どうせ買うなら、資産価値の高いマンションを購入したい。だが、物件の資産価値を決めているのはいったい何なのか。マンションライフの際立つ変貌とともに、住宅評論家 坂根康裕氏にお聞きした。
坂根康裕●さかね・やすひろ
住宅評論家。ウェブマガジン「家の時間」主宰。 オールアバウト「高級マンション」のガイドも務める。

「プレミアムマンション」という言葉に明確な定義があるわけではありませんが、本誌の読者の皆さんにとって何がプレミアムかといえば、やはり「資産価値の高い物件」ということになるでしょう。

では、資産価値をどこで判断するか。それは、利便性と将来性。交通インフラの整備や再開発などで将来、利便がよくなるエリアといったほうがわかりやすいかもしれません。それらの掛け合わせで、ここはどうかと選んでいくわけですね。

具体的には、「駅前再開発」が一つ目のキーワードとなります。

「駅近」ではなく、「駅前」が
リアルタイムなプレミアム

例えばJR立川駅。ペデストリアンデッキで駅と直結したタワーマンションは、坪単価342万円という、周囲の相場観から3割以上高い価格でも即日完売しました。驚きでしょうか。しかし冷静に見ると、1300万人超という東京の人口の3分の1が都下に暮らし、立川市はそのちょうど真ん中に位置しています。

しかも、新宿駅・東京駅までJRで一本という交通利便性、伊勢丹はじめ名だたる百貨店群、IKEAの都内初出店、広大な面積を持つ昭和記念公園……。要するに働く、学ぶ、暮らす、憩うという、いろいろな要素が全部駅周辺に集中しています。その駅に直結したマンションであれば、都心に匹敵する値段だとしても納得できるのです。すでに「駅前」というだけで、プレミアムがついています。

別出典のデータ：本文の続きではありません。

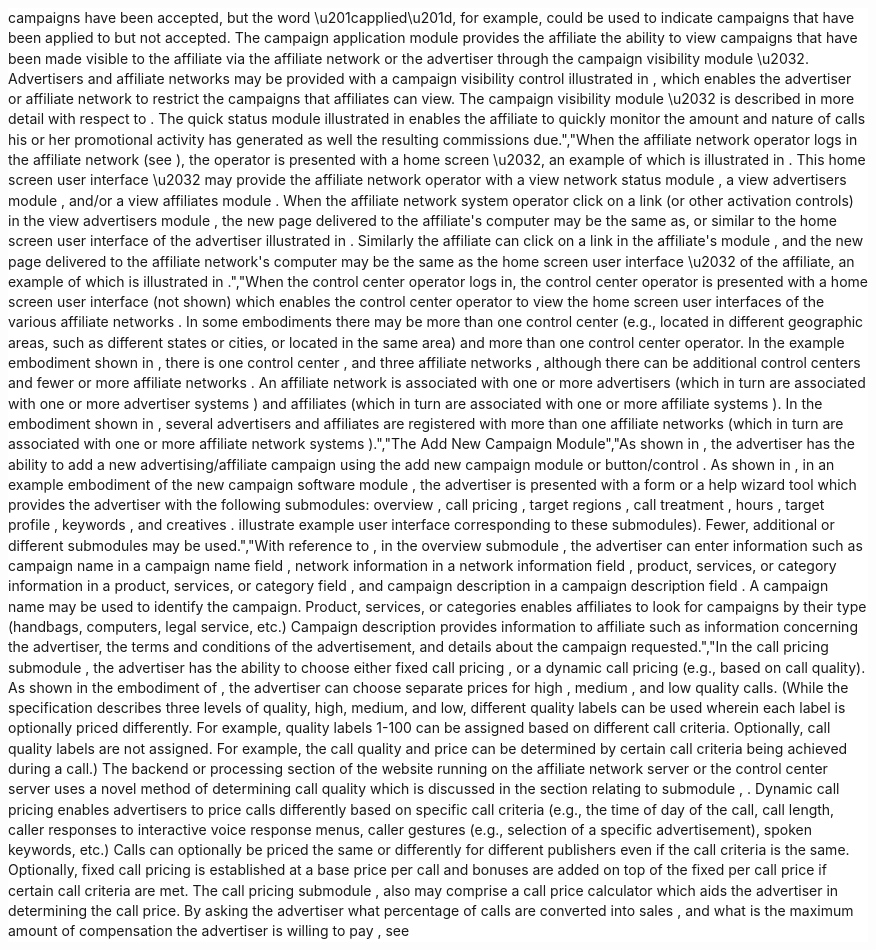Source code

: campaigns have been accepted, but the word \u201capplied\u201d, for example, could be used to indicate campaigns that have been applied to but not accepted. The campaign application module  provides the affiliate the ability to view campaigns that have been made visible to the affiliate  via the affiliate network  or the advertiser  through the campaign visibility module \u2032. Advertisers  and affiliate networks  may be provided with a campaign visibility control  illustrated in , which enables the advertiser  or affiliate network  to restrict the campaigns that affiliates  can view. The campaign visibility module \u2032 is described in more detail with respect to . The quick status module  illustrated in  enables the affiliate to quickly monitor the amount and nature of calls his or her promotional activity has generated as well the resulting commissions due.","When the affiliate network operator logs in the affiliate network  (see ), the operator is presented with a home screen \u2032, an example of which is illustrated in . This home screen user interface \u2032 may provide the affiliate network operator  with a view network status module , a view advertisers module , and\/or a view affiliates module . When the affiliate network system operator click on a link (or other activation controls) in the view advertisers module , the new page delivered to the affiliate's computer may be the same as, or similar to the home screen user interface  of the advertiser  illustrated in . Similarly the affiliate can click on a link in the affiliate's module , and the new page delivered to the affiliate network's computer may be the same as the home screen user interface \u2032 of the affiliate, an example of which is illustrated in .","When the control center operator logs in, the control center operator is presented with a home screen user interface (not shown) which enables the control center operator to view the home screen user interfaces of the various affiliate networks . In some embodiments there may be more than one control center  (e.g., located in different geographic areas, such as different states or cities, or located in the same area) and more than one control center operator. In the example embodiment shown in , there is one control center , and three affiliate networks , although there can be additional control centers and fewer or more affiliate networks . An affiliate network  is associated with one or more advertisers (which in turn are associated with one or more advertiser systems ) and affiliates (which in turn are associated with one or more affiliate systems ). In the embodiment shown in , several advertisers and affiliates are registered with more than one affiliate networks (which in turn are associated with one or more affiliate network systems ).","The Add New Campaign Module","As shown in , the advertiser has the ability to add a new advertising\/affiliate campaign using the add new campaign module or button\/control . As shown in , in an example embodiment of the new campaign software module , the advertiser  is presented with a form or a help wizard tool which provides the advertiser  with the following submodules: overview , call pricing , target regions , call treatment , hours , target profile , keywords , and creatives .  illustrate example user interface corresponding to these submodules). Fewer, additional or different submodules may be used.","With reference to , in the overview submodule , the advertiser can enter information such as campaign name in a campaign name field , network information in a network information field , product, services, or category information in a product, services, or category field , and campaign description in a campaign description field . A campaign name may be used to identify the campaign. Product, services, or categories enables affiliates to look for campaigns by their type (handbags, computers, legal service, etc.) Campaign description provides information to affiliate such as information concerning the advertiser, the terms and conditions of the advertisement, and details about the campaign requested.","In the call pricing submodule , the advertiser  has the ability to choose either fixed call pricing , or a dynamic call pricing  (e.g., based on call quality). As shown in the embodiment of , the advertiser  can choose separate prices for high , medium , and low  quality calls. (While the specification describes three levels of quality, high, medium, and low, different quality labels can be used wherein each label is optionally priced differently. For example, quality labels 1-100 can be assigned based on different call criteria. Optionally, call quality labels are not assigned. For example, the call quality and price can be determined by certain call criteria being achieved during a call.) The backend or processing section  of the website running on the affiliate network server or the control center  server uses a novel method of determining call quality which is discussed in the section relating to submodule , . Dynamic call pricing enables advertisers to price calls differently based on specific call criteria (e.g., the time of day of the call, call length, caller responses to interactive voice response menus, caller gestures (e.g., selection of a specific advertisement), spoken keywords, etc.) Calls can optionally be priced the same or differently for different publishers even if the call criteria is the same. Optionally, fixed call pricing is established at a base price per call and bonuses are added on top of the fixed per call price if certain call criteria are met. The call pricing submodule , also may comprise a call price calculator  which aids the advertiser in determining the call price. By asking the advertiser  what percentage of calls are converted into sales , and what is the maximum amount of compensation the advertiser is willing to pay , see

行政は今「コンパクトシティ」を構想していて、街の機能を集中させることでコストの抑制を図っています。このとき「駅前」は、絶好のポジションにあります。と同時に、人が集まるところは住みにくいという、従来の駅前イメージを払拭する時期なのかなとも思います。

二つ目のキーワードは、やはり「東京五輪」。有明や夢の島などに新たに関連施設の建設が計画され、環状2号線をはじめとした交通インフラの整備も進められるなど、「湾岸」エリア全体の将来性が高まっています。五輪開催が決定した直後、湾岸のマンションへの反響がより一層アップしたという事例もあります。

そして、三つ目が「羽田空港の国際化とリニア新幹線」です。京急空港線と東急多摩川線を結ぶ新空港線「蒲蒲線」はまだ構想の段階ですが、この二つを考えたときに、やはり羽田空港から品川駅、東京駅にいたるラインは利用価値が高まる可能性が高いのです。